**Available data**
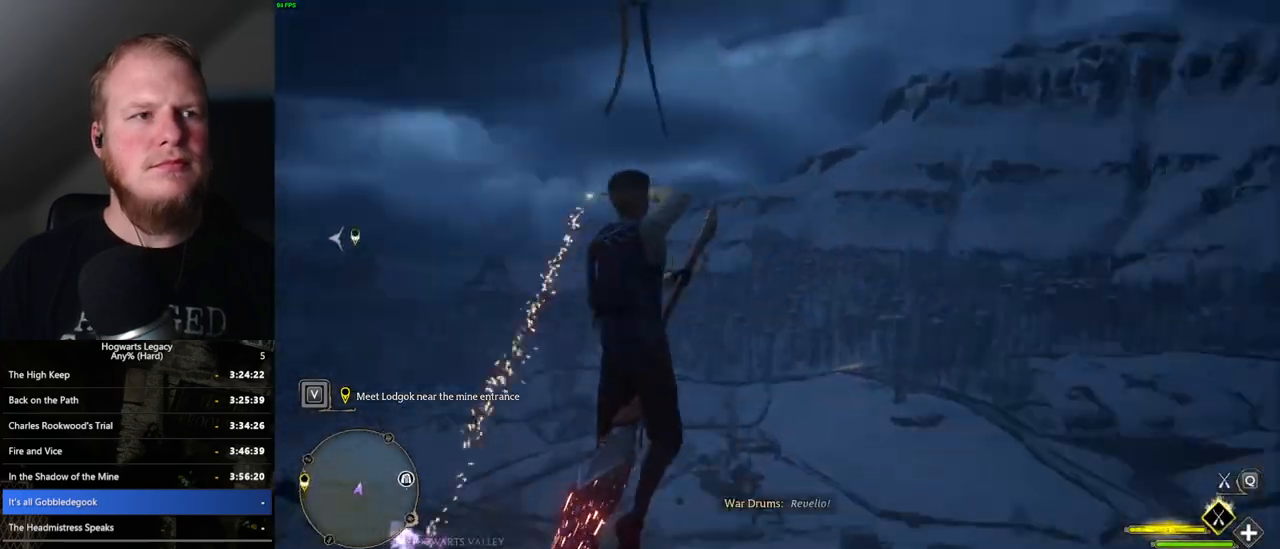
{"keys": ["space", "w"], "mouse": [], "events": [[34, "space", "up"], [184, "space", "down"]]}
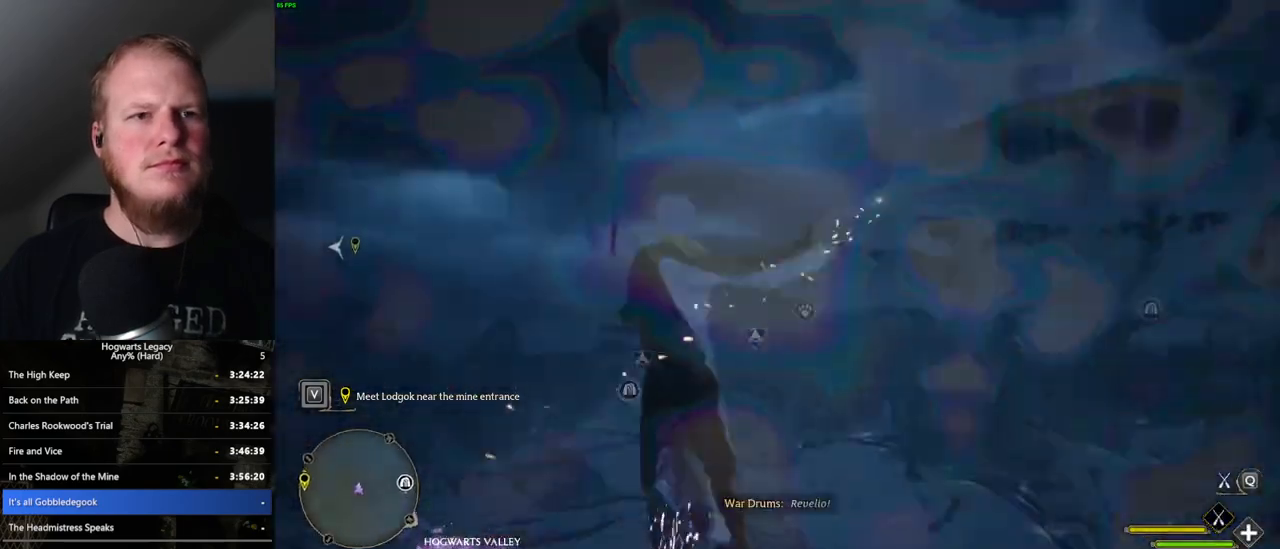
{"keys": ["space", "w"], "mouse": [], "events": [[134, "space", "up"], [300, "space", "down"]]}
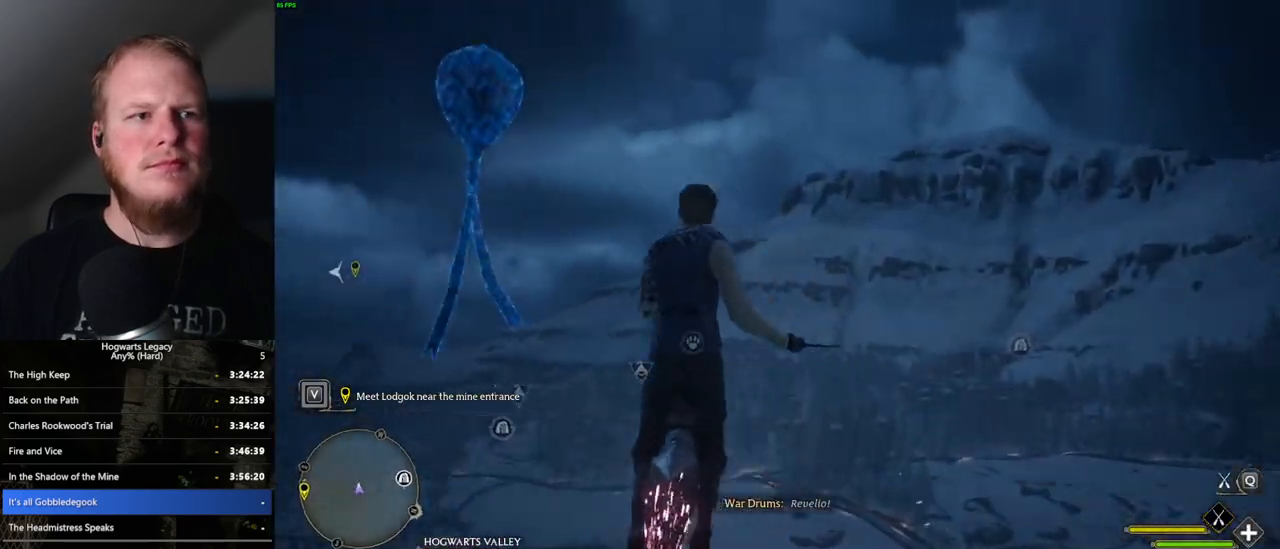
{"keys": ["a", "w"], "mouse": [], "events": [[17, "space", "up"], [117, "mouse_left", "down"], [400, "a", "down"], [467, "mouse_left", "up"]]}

**Task details**
An exact copy of every line above, minus the pictures, is the required output.

**Exercise response**
{"keys": ["space", "w"], "mouse": [], "events": [[34, "space", "up"], [184, "space", "down"]]}
{"keys": ["space", "w"], "mouse": [], "events": [[134, "space", "up"], [300, "space", "down"]]}
{"keys": ["a", "w"], "mouse": [], "events": [[17, "space", "up"], [117, "mouse_left", "down"], [400, "a", "down"], [467, "mouse_left", "up"]]}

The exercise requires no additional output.